Am 25. Juli errangen die illegalen Nazis größere Erfolge in der Südoststeiermark sowie im Raum Deutschlandsberg. Am darauffolgenden Tag verlagerten sich die Kämpfe in die Obersteiermark, die bis zum Abend andauerten. Größere Kampfhandlungen gab es auch in Kärnten, dort erlangten die Nazis für mehrere Tage die Kontrolle über das Lavanttal. Der Putsch konnte schließlich am 30. Juli endgültig niedergeschlagen werden.

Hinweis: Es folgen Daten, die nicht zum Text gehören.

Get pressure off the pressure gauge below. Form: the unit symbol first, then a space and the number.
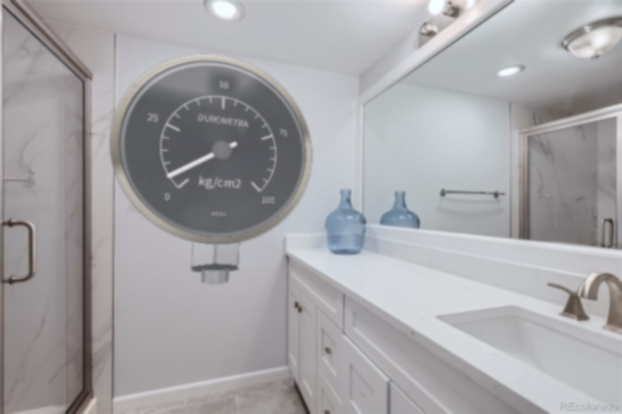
kg/cm² 5
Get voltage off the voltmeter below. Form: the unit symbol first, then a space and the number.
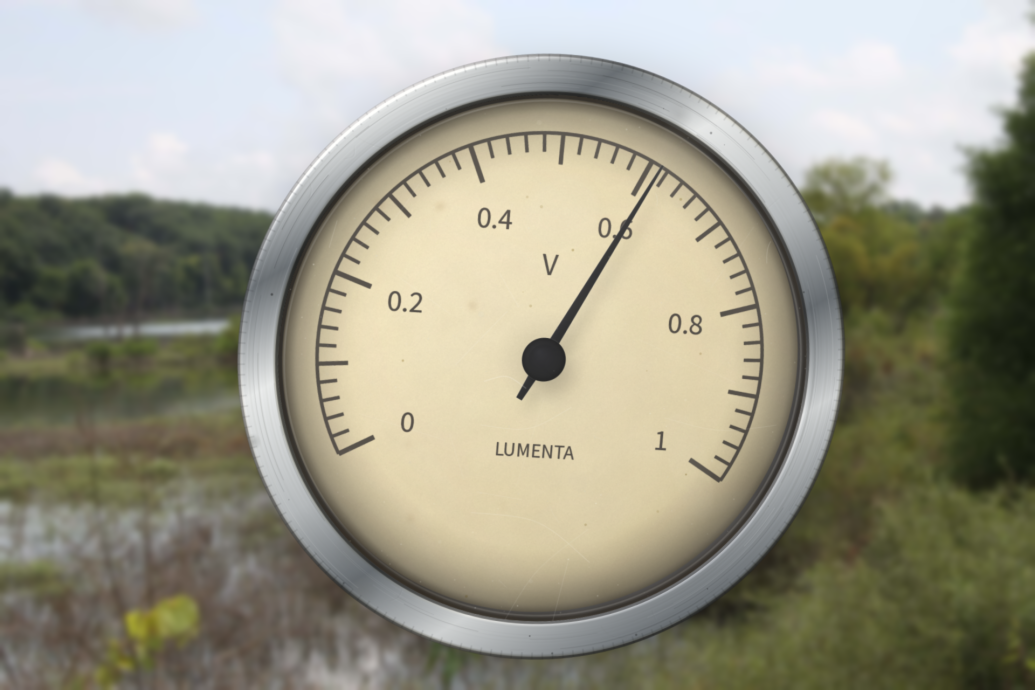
V 0.61
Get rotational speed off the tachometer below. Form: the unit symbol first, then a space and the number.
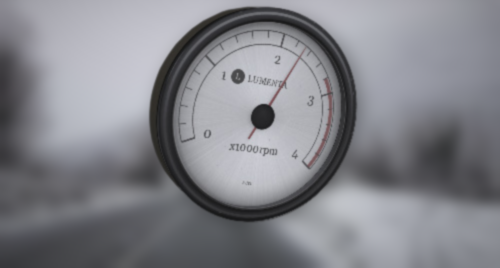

In den restlichen Bundesländern kam es zuvor ebenfalls zu kleineren und größeren Kampfhandlungen. Der Historiker Winfried R. Garscha schreib beispielsweise über die Geschehnisse in Salzburg:
„Erst am Nachmittag des 27. Juli gab die Salzburger SA-Führung (von Freilassing aus) den Einsatzbefehl, der aber nur in der Stadt Salzburg und im Flachgau befolgt wurde. Am Abend überfielen Nationalsozialisten den Gendarmerieposten von Seekirchen am Wallersee. Doch außer in Lamprechtshausen wurde der Aufstandsversuch überall unterbunden, bevor er begonnen hatte.“
Offenkundig ist, dass der Juliputsch von Nazi-Deutschland aus orchestriert wurde. Hitler wollte den Umsturz in Österreich möglichst rasch erzwingen und sah sich vor allem durch die außenpolitischen Aktivitäten Frankreichs unter Druck gesetzt.
Hat der deutsche Diktator also den Juliputsch persönlich angeordnet? Der Historiker Kurt Bauer fand dazu in den Tagebüchern von Joseph Goebbels eindeutige Hinweise. So vermerkte der Propagandaminister am 22. Juli 1934 nach einem Treffen mit Hitler in Bayreuth in seinem Tagebuch: “Sonntag: beim Führer … Österreichische Frage. Ob es gelingt? Ich bin sehr skeptisch.”
Noch deutlicher wird Goebbels am 25. Juli, am Tag des Putsches selbst:
“Beim Führer: Alarm aus Österreich. Bundeskanzleramt und Ravag besetzt. Großer Klamauk. Tolle Spannung. Entsetzliches Warten. Ich bleibe skeptisch … Abwarten!”
Der „große Klamauk“ kostete mehr als 200 Menschen das Leben. Doch auch davor und danach gab es zahlreiche Anschläge und Gewaltakte der illegalen Nazis in Österreich. Kurt Bauer meinte dazu, dass ungeachtet des Rückhalts, den die Nazi-Partei in Teilen der österreichischen Bevölkerung vorfand, diese wie eine ganz normale terroristische Organisation agierte. Doch der eigentliche Terror sollte erst mit der Machtergreifung im März 1938 beginnen.